Network Load Balancing (NLB) refers to having two or more servers handling your Web site. Spreading the load across two or more machines requires load balancing. You can use the built-in Network Load Balancing application provided by Windows Server 2008, or you can use a third-party hardware device. Using NLB can be a great way to help your application and Web site achieve good performance.

Application

Configuring your application for performance starts literally the moment you start discussing application needs. Certain architecture and design considerations have the most impact on how your application will perform in the long term. How will you design your database? How much data will you store? Where will you get your data from? Will the data have to be accessed in real time, or can it be cached? How much data will you cache? Will your application use session state, or will it be stateless? How will you authenticate your visitors? What kind of security model will your application use?

The type of data you have will have an impact on your application and is something else to consider when configuring your application. Things like controlling memory usage and how many database calls will be made have an impact on performance.

Identifying and Isolating Bottlenecks

IIS 7.0 has a great story when it comes to helping isolate and identify bottlenecks in your Web applications. IIS 7.0 offers instrumentation completely through the request pipeline. IIS Manager puts Web request data at administrators’ fingertips. This data was first exposed in Windows Server 2003 SP1, but it is much more user-friendly in IIS 7.0. Imagine, for example, that you are experiencing a problem with one of your application pools. With IIS 7.0, you can quickly identify which Web pages are executing at run time.

Failed Request Tracing (FRT) can be implemented on all content types, not just ASP or ASP.NET. You can use the data available to help make your application perform better. Following is one example: Your application makes an LDAP (Lightweight Directory Application Protocol) call to a directory service such as Microsoft Active Directory directory service to look up some group membership information. This process happens on the very first step when the application starts. This step is going to make or break the application, because it’s the first thing the user will see. Using the new tracing tools, IIS 7.0 enables you to trace completely through the entire request pipeline to identify how long a step like this could take. If it takes milliseconds, that is pretty good (when compared to it taking five to seven seconds).

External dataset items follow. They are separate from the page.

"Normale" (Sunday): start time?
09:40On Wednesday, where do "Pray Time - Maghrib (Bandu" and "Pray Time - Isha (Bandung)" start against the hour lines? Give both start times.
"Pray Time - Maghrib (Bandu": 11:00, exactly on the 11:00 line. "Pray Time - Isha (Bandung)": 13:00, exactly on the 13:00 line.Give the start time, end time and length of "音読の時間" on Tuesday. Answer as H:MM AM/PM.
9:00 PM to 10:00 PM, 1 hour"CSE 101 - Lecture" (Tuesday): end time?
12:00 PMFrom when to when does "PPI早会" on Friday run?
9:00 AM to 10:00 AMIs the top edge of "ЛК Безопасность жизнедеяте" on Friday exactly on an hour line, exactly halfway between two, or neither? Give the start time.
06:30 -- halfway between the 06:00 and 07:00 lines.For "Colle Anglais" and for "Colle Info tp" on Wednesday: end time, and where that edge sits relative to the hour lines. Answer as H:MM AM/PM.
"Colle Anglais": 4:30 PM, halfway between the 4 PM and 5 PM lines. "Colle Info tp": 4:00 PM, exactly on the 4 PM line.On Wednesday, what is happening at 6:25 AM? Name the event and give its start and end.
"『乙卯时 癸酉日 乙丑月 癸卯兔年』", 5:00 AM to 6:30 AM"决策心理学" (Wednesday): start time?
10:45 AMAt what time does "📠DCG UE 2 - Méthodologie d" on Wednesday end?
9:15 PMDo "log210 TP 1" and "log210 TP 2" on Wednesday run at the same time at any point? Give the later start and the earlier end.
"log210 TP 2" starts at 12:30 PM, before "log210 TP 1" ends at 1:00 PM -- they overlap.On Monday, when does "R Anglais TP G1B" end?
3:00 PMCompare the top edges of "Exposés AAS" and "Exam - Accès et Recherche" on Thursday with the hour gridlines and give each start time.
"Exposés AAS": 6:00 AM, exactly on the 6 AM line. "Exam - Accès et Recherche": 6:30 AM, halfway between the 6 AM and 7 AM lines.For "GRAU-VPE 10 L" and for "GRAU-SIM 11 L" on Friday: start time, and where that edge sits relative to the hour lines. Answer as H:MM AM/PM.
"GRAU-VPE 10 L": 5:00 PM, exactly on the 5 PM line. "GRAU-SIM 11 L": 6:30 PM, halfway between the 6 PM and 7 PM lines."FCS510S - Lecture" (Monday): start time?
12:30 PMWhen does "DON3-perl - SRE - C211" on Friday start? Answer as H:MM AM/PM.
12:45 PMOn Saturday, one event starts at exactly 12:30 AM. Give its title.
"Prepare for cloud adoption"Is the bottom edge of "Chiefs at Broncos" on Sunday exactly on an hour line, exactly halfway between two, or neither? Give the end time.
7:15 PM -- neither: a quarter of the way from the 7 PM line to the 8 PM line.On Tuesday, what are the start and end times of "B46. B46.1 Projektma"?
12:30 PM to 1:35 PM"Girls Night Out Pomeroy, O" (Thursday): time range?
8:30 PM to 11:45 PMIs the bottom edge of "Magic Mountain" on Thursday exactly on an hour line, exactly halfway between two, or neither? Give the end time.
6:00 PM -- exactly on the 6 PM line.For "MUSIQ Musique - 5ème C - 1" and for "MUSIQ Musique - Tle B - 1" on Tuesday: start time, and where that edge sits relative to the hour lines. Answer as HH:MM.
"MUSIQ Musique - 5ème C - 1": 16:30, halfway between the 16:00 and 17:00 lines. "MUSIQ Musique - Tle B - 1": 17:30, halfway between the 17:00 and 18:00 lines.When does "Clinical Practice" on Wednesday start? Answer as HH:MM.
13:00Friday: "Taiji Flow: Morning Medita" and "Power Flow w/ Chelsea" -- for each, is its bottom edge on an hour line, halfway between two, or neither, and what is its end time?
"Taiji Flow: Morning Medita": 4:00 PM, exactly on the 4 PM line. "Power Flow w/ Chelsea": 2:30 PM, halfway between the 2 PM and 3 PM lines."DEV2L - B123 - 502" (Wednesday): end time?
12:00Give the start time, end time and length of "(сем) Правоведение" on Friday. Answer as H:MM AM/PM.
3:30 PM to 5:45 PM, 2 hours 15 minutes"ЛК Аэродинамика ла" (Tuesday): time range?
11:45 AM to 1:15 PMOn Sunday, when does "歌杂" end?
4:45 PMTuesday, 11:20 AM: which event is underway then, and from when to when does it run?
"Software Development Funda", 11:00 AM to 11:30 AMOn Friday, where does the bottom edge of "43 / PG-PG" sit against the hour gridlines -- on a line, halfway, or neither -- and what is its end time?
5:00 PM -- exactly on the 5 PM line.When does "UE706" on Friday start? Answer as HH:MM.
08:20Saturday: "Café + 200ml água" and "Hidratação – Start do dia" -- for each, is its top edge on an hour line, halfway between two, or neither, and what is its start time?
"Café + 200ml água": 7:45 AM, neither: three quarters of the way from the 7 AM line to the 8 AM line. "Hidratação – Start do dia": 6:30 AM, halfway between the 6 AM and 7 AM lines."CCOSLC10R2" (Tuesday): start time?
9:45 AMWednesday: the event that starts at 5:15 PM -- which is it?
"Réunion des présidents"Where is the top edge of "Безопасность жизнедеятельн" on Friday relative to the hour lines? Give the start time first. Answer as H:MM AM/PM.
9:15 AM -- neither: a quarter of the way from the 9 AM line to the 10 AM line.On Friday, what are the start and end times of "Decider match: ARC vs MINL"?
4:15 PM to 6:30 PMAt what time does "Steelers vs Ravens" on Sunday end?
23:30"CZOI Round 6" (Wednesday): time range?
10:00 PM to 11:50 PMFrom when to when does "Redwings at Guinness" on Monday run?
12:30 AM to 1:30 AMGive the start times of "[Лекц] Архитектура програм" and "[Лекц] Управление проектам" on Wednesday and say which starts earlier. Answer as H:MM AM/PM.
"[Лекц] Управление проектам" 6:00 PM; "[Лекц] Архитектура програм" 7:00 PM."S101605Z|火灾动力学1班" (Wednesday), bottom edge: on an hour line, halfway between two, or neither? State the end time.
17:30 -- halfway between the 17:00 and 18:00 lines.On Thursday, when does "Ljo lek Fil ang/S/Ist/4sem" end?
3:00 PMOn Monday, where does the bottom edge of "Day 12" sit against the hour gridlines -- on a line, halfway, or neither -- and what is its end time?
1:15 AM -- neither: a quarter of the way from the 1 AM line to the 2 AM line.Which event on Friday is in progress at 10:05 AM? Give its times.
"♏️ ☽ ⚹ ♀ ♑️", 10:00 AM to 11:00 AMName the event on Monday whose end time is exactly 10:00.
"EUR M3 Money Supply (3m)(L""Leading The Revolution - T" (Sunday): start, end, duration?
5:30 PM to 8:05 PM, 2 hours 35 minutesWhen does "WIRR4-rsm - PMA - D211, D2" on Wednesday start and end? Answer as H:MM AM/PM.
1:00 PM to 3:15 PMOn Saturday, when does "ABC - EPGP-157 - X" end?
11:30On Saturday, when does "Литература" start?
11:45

Before IIS 7.0, developers and administrators would have to troubleshoot where the bottleneck was occurring. The developer would point to the administrator and say, “My application performs well after it gets the group information back.” The administrator would say the opposite: “My Active Directory is redundant, is running on fast servers, and has fast network connectivity. What are you trying to do inside your application?”

The administrator’s point is valid if the application is round-tripping back and forth a few times. If you have the user credentials ahead of time, make one call to the directory for your group information. Doing so can cut down on latency and improve the user experience. This is one example of working together with both administrators and developers to achieve good application performance.

Best Practices

One of the key concepts to keep in mind when tuning your applications is TTFB (time to first byte) and TTLB (time to last byte). How many seconds does it take to get TTFB and how many seconds are there between TTFB and TTLB? What is the latency? Is there a quick load of the page, but then the application has to retrieve a lot of data from Web services and other data sources?

Your hardware can make or break an application. However, how an application is architected, designed, and tested will go a long way toward determining if it is successful in production.